• _What you have to do_
Copy every line of the listing that holds the string "izolační".

• _Material provided_
---*---
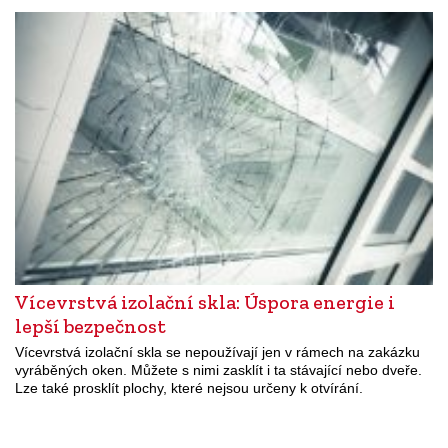
Vícevrstvá izolační skla: Úspora energie i
lepší bezpečnost
Vícevrstvá izolační skla se nepoužívají jen v rámech na zakázku
vyráběných oken. Můžete s nimi zasklít i ta stávající nebo dveře.
Lze také prosklít plochy, které nejsou určeny k otvírání.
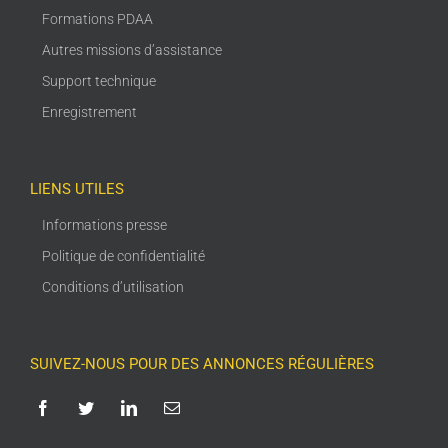
Formations PDAA
Autres missions d’assistance
Support technique
Enregistrement
LIENS UTILES
Informations presse
Politique de confidentialité
Conditions d’utilisation
SUIVEZ-NOUS POUR DES ANNONCES RÉGULIÈRES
---*---
• _Response_
Vícevrstvá izolační skla: Úspora energie i
Vícevrstvá izolační skla se nepoužívají jen v rámech na zakázku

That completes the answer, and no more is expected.